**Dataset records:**
------------------------------------------------------------------------
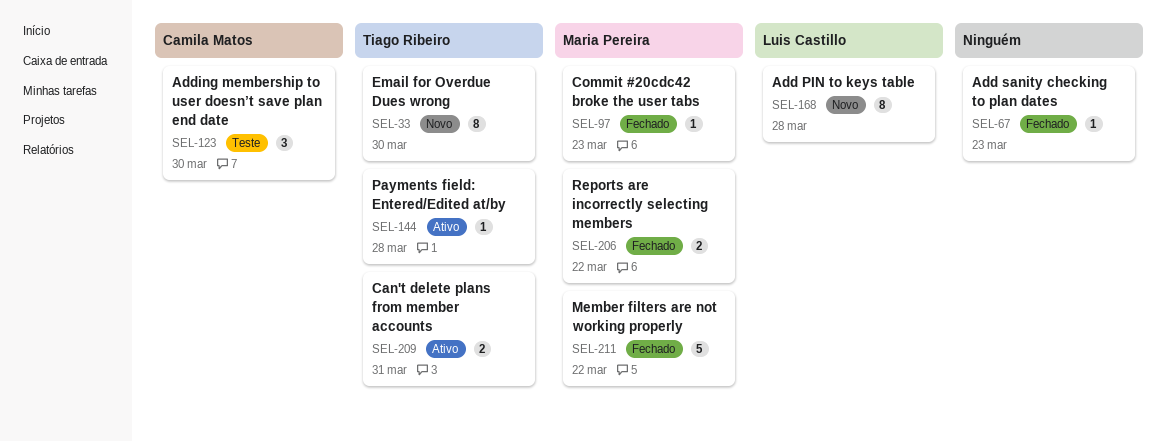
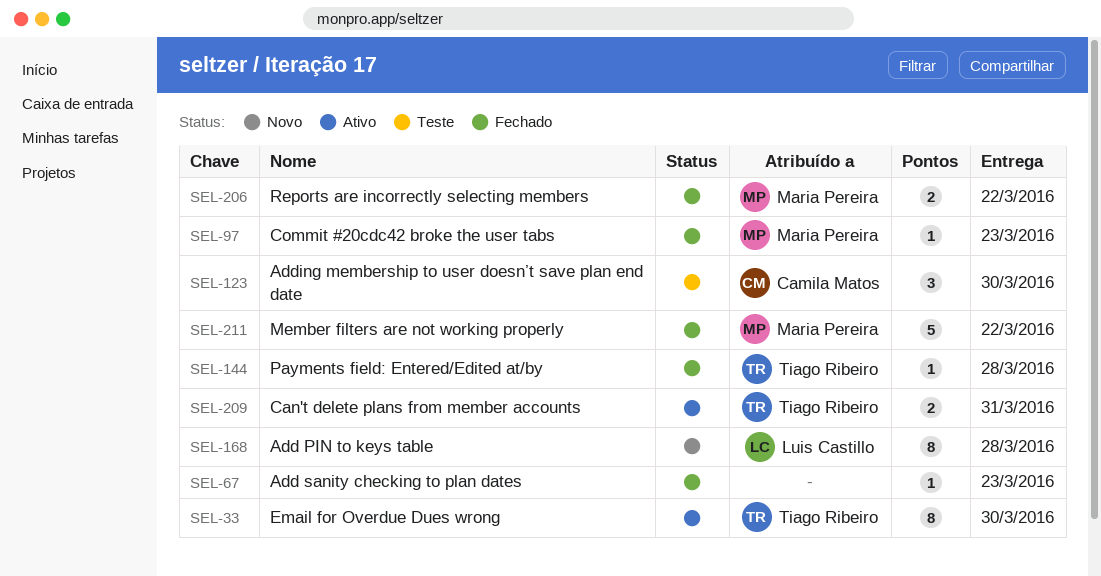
SEL-33, status: Novo -> Ativo
SEL-144, status: Ativo -> Fechado

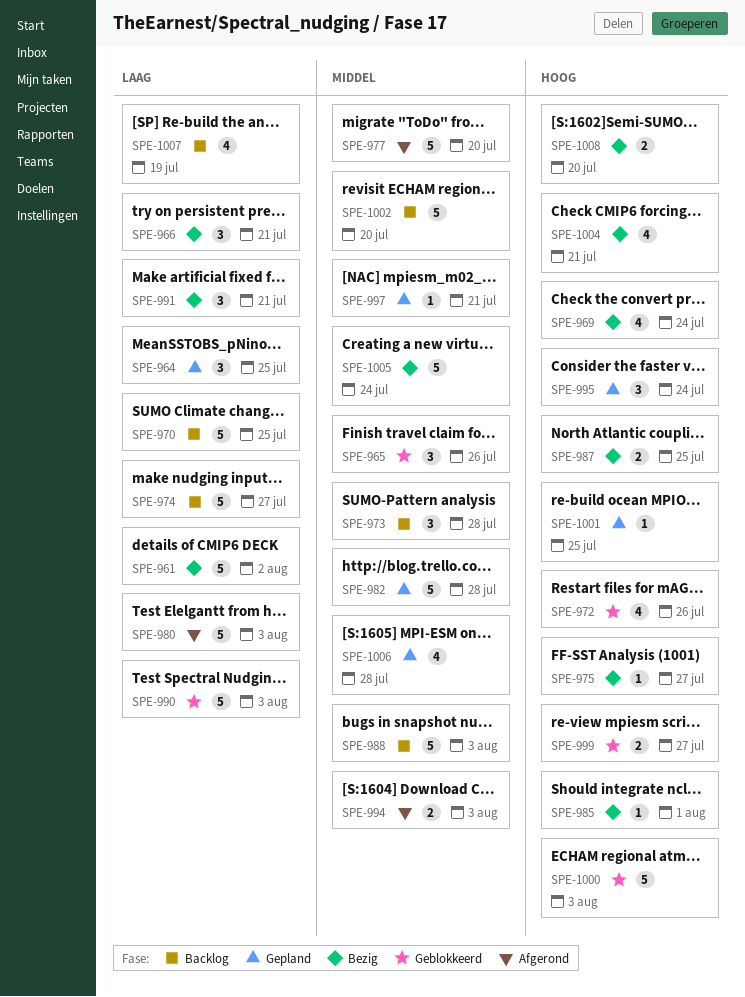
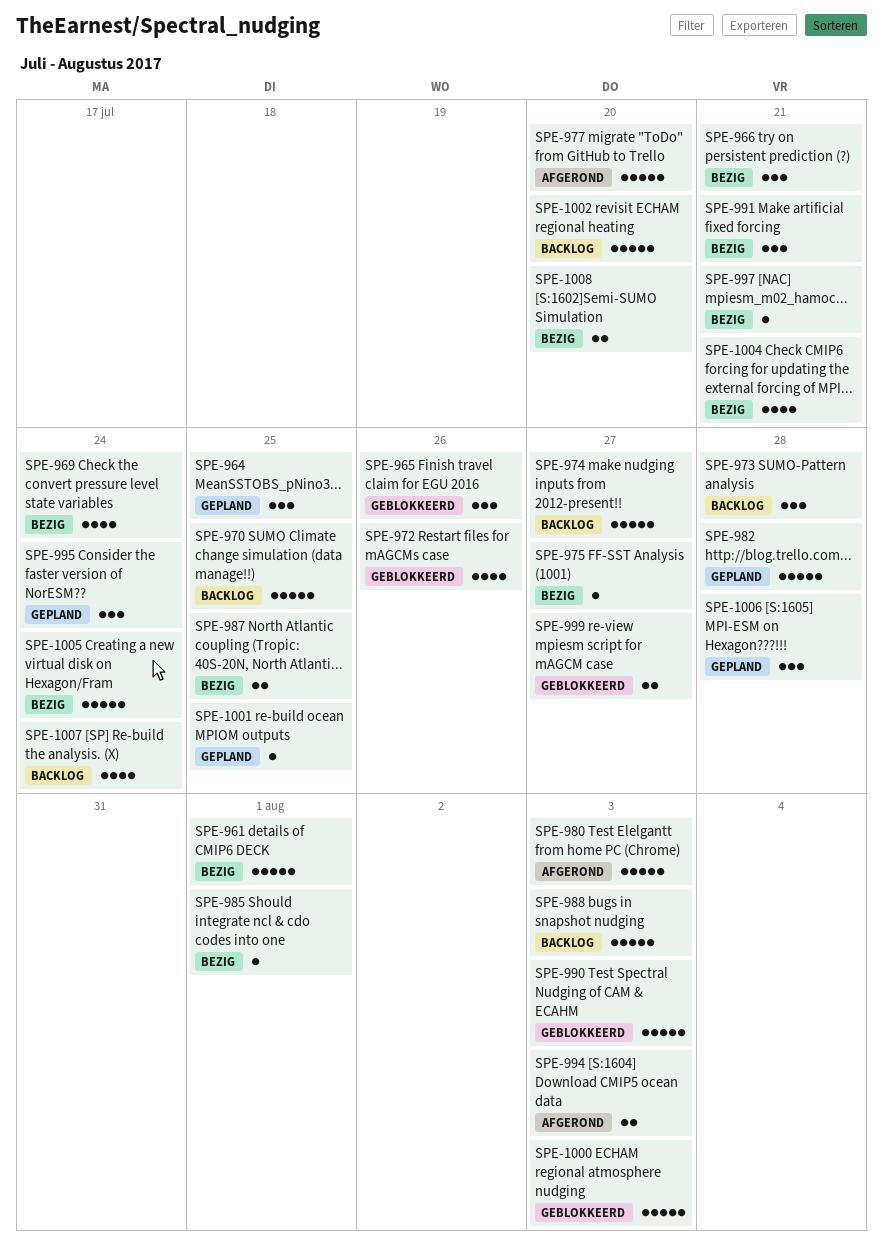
SPE-961, due: Aug 2 -> Aug 1
SPE-997, status: Gepland -> Bezig
SPE-1006, estimate: 4 -> 3
SPE-1007, due: Jul 19 -> Jul 24

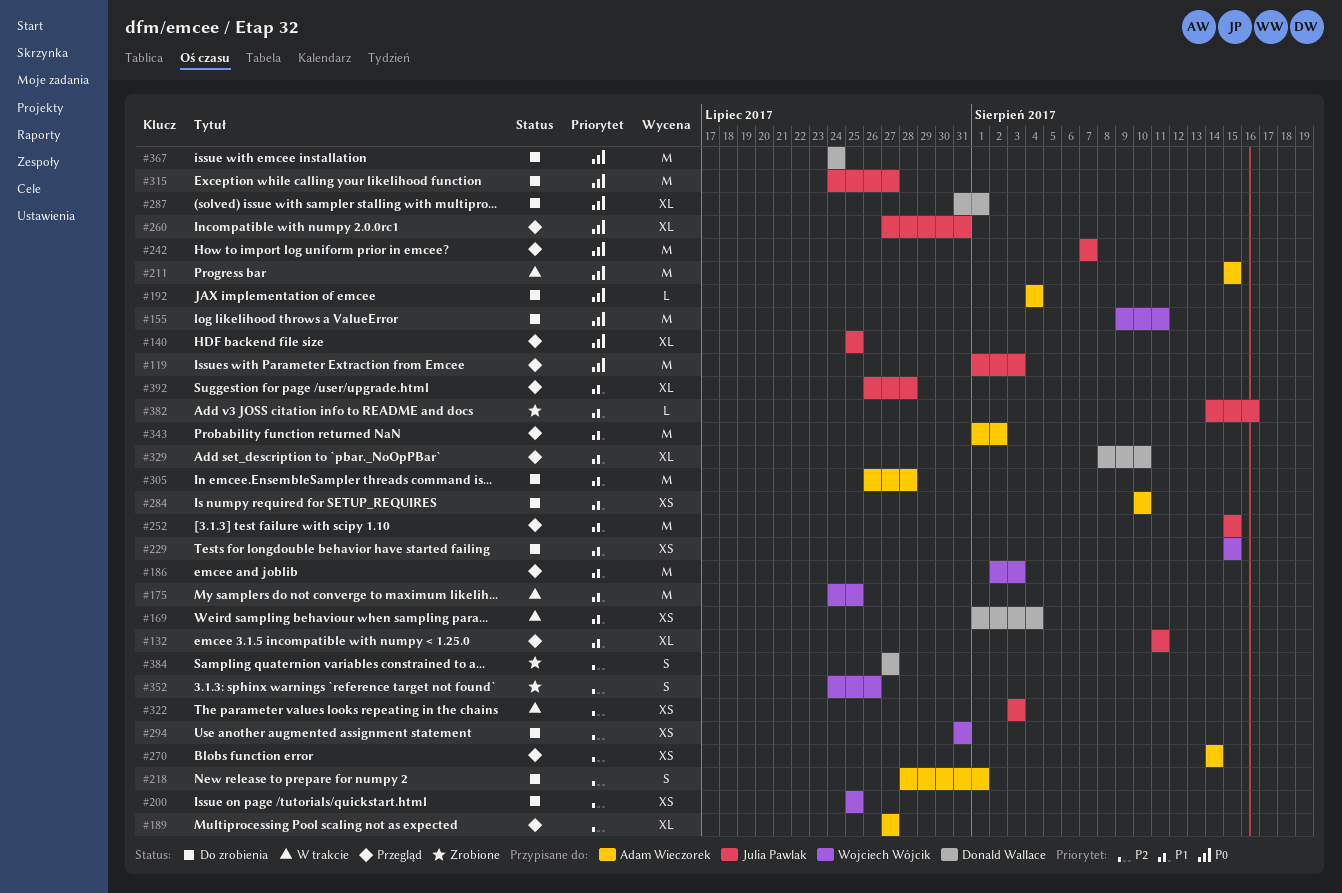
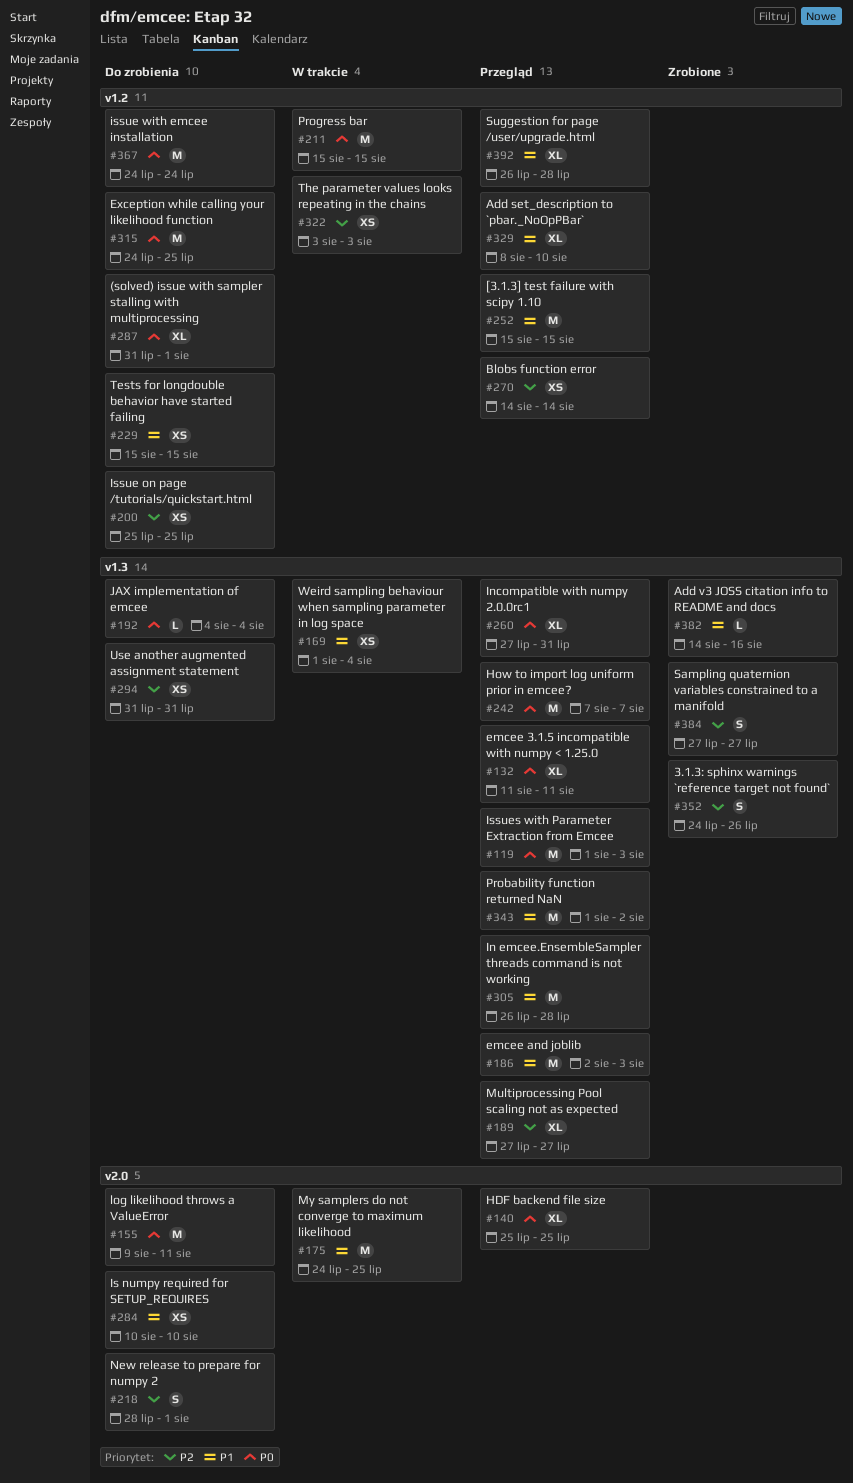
#132, priority: P1 -> P0
#305, status: Do zrobienia -> Przegląd
#315, due: Jul 27 -> Jul 25

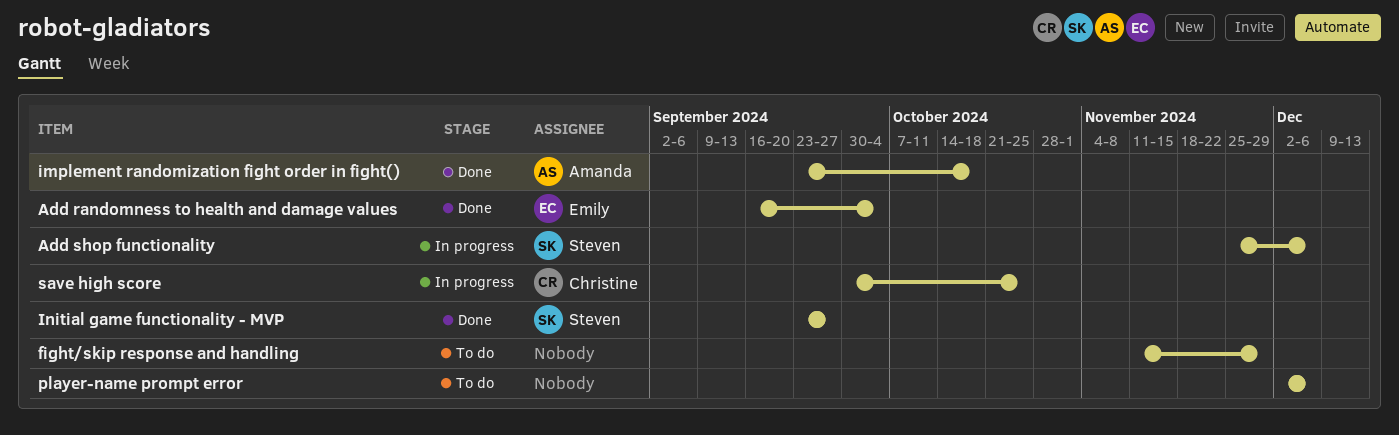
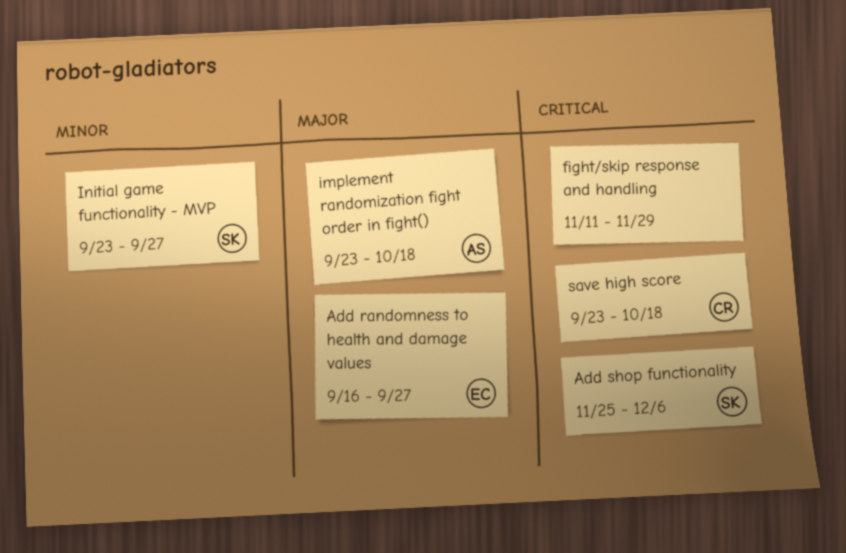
Add randomness to health and damage values, due: Oct 4 -> Sep 27
player-name prompt error: present -> none
save high score, start: Sep 30 -> Sep 23
save high score, due: Oct 25 -> Oct 18

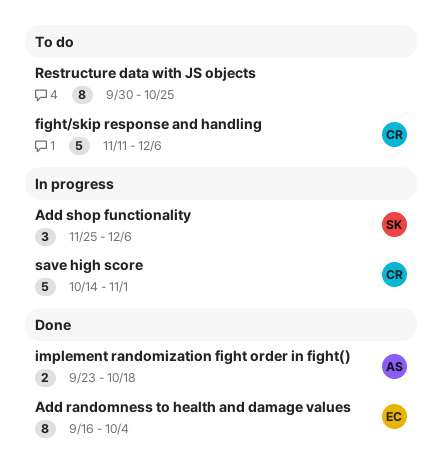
Add randomness to health and damage values, due: Sep 27 -> Oct 4
fight/skip response and handling, owner: none -> CR
fight/skip response and handling, due: Nov 29 -> Dec 6
Initial game functionality - MVP: present -> none
Restructure data with JS objects: none -> present
save high score, start: Sep 23 -> Oct 14
save high score, due: Oct 18 -> Nov 1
------------------------------------------------------------------------
**Problem details:** All that should be returned is the run of lines from the start of the entries above to the line bearing "Add randomness to health and damage values, due: Sep", each exact, with pictures omitted.

**Response to this exercise:**
SEL-33, status: Novo -> Ativo
SEL-144, status: Ativo -> Fechado

SPE-961, due: Aug 2 -> Aug 1
SPE-997, status: Gepland -> Bezig
SPE-1006, estimate: 4 -> 3
SPE-1007, due: Jul 19 -> Jul 24

#132, priority: P1 -> P0
#305, status: Do zrobienia -> Przegląd
#315, due: Jul 27 -> Jul 25

Add randomness to health and damage values, due: Oct 4 -> Sep 27
player-name prompt error: present -> none
save high score, start: Sep 30 -> Sep 23
save high score, due: Oct 25 -> Oct 18

Add randomness to health and damage values, due: Sep 27 -> Oct 4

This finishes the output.